Over this past semester I tried to focus on scale, connectivity, and boundaries as they applied to my life here inside the Richmond bubble. These three ideas are fundamental components of physical geography, and furthermore, you can’t look at one of them in isolation; they are all part of the same cohesive network. In much the same way that you can’t eat cheese balls without coating your fingers in artificial powder, you can’t look at the scale of something without also reconciling its boundaries and how it connects to the larger picture. It just doesn’t follow. Looking back on my previous blog posts of the semester, this seems to be my primary problem; I tried to focus on each of these individual aspects while largely neglecting the whole.
In my reflection post “The ants go marching one by one…,” I focused largely on scale and compared the dynamics of an ant colony to that of human civilization. Humans and ants are really not that different, at least in terms of bare bones social structures. In fact, there are even some behavioral psychology labs that are trying to understand human interactions by looking at ant colonies. I ended my post by admiring the ant’s ability to work in a mutualistic fashion with surrounding species and encouraged humans to scale up this idea by stating, “if these small annoying insects can do it, surely we can do it bigger and better.” Although I focused on the positive aspects of ant-plant mutualism, there was a distinct lack of boundaries in this post. There are some places that ants cannot function and there are some places that Humans cannot go. It is dangerous to assume that you can scale something up without first considering the boundaries you may overstep. Lucy infers this hazard in her post “Reactions.” She says that every action has an equal and opposite reaction. Taking a good idea with relatively minor problems and scaling it up enhances both the good and the bad. These factors need to be accounted for.

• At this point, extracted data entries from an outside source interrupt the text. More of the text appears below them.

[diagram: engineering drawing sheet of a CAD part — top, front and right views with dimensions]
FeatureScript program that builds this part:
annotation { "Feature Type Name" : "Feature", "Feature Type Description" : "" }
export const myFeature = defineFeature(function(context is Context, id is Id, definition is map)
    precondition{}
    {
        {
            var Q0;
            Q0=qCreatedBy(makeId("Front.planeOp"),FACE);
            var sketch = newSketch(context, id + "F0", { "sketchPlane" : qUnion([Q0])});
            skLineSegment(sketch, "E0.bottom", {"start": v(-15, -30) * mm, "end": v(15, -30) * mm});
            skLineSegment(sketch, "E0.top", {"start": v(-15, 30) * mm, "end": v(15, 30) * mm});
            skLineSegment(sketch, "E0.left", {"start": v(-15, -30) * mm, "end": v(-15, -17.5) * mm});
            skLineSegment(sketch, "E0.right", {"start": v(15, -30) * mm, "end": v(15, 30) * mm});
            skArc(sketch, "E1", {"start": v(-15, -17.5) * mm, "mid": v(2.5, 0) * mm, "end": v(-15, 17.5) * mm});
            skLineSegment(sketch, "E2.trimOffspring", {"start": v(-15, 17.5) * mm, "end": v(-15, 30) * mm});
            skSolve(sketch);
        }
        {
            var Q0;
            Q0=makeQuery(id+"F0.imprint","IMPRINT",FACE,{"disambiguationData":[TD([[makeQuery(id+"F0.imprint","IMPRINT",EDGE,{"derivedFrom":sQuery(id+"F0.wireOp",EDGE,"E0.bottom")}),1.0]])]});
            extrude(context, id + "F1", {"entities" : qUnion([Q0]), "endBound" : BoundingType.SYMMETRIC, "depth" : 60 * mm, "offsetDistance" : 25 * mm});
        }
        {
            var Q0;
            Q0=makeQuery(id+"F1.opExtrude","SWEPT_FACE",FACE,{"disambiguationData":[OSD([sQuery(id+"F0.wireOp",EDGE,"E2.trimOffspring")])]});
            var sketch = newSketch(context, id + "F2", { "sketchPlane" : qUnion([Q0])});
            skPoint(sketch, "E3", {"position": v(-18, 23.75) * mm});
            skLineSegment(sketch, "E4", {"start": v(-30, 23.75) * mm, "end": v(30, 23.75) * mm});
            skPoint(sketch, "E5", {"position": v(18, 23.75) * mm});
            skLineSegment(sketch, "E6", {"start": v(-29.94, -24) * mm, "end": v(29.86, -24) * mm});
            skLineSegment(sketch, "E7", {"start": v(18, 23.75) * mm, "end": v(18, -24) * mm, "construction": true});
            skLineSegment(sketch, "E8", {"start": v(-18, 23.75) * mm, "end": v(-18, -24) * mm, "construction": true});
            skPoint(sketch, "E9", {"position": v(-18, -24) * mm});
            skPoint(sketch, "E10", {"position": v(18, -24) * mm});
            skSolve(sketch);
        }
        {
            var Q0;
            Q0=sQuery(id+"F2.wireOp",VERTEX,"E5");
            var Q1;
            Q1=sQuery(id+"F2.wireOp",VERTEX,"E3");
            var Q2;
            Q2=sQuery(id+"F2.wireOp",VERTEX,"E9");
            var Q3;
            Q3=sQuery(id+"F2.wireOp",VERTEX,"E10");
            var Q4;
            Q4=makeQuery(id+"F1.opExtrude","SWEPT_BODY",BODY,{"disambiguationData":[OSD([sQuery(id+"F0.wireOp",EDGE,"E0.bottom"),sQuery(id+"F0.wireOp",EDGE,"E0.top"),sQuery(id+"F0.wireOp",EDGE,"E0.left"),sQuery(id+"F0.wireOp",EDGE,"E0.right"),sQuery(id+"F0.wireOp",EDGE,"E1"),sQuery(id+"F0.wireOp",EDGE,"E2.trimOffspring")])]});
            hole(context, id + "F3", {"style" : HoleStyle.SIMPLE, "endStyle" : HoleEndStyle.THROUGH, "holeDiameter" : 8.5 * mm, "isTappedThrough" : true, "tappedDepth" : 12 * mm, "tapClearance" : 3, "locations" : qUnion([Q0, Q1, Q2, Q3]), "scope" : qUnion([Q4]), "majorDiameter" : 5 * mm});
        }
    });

Consequently, my blog post “Blowing in the Wind” focused extensively on boundaries while letting connectivity and scale fall to the wayside. The entire entry is about losing your bearings in nature and being unsure of where nature ends and you physically begin. The stream-of-consciousness-esque writing and lack of paragraphs is supposed to signify how everything molds together and you can’t tell where one thing ends and the other begins. While it is nice to look at isolated situations like this, I’m missing out on what’s going on in the world at large. Although the boundaries in this one microecosystem may be diminished, the world is made up of literally billions of these sites where each one is unique to observe. The obvious answer is to scale up the amount of observed ecosystems, but as I said before there seems to be some hazard with that.
When I wrote my first community service related blog, “When I was young I played with bubble wrap,” I focused on the idea of connectivity. That is, how am I connected to the local community around me? I wrote a lot about how good it felt to get involved with a project and actually do something with my Saturday morning. After learning from Mathew, however, that it was probable that a single rock could set the whole greenhouse project back a few hours, I was a little disheartened. I began to question what overall good I accomplished by volunteering my four hours of time at the Farmlet. I asked myself, how connected could I be to a place when I barely know the community around me? Yet, when asking these questions I posed them with a very short scope. I thought only about this one isolated effort to build a greenhouse. I had no regard for the scale or boundaries of my small action. For example, I would not be the only volunteer working on this greenhouse project; someone else would come along after me and pick up where I left off. In the grand scheme of things, my work mattered. I was very much a part of the completion of that building; the scale of the project is bigger than I had originally thought. Shannon posted a helpful comment on my blog where she said, “While obviously I don’t like the idea of vandalism, nobody does, I find myself inclined to care more about that type of real-world, immediately addressable issue than the academic work I’m doing here.” Here she’s saying that it is better to be connected to the world, despite these minor set backs, than it is to be isolated in our own academic coma. It is better to break down certain societal boundaries than to remain content. These are implications that I never would have thought of with the simple task of assembling windowpanes.
Throughout this semester long journey I have learned about boundaries, scale, and connectivity in a stepwise fashion. Now, finally, at the end of the course, I believe that I am able to look at them all at the same time to understand the full scope of the problem. The VCU Rice Center is a good example. The center serves as a waypoint that connects ecologists and policy makers. It provides a place for ecologists to research the James River and then, through its academic collaborations and connections with law and policy firms, present the data to the right people. It is very connected, and in that sense, because these kinds of things don’t work in isolation, it breaks down boundaries. The Rice Center focuses on providing a LEED platinum model, raising environmental awareness, and conducting wetland and river research. By not limiting itself to one area of focus, the center is unbound. They are able to scale their interests by researching anything from a small aquatic population to big tidal waters.
These ideas all cumulated for me, though, with the gambles mill trail project. I learned about how important communication, knowledge, and passion really are for good leadership. I learned about how on the edge properties, ecological boundaries are blurred as water carries nutrients from one place to another regardless of arbitrarily drawn lines. I learned how my land use is connected and impacts these small local watersheds I live in. I learned ways of how proper storm water management could be scaled up or down to fit individual hydrologic systems. But most importantly, I learned that a small effort could make a big difference in raising awareness and changing my place.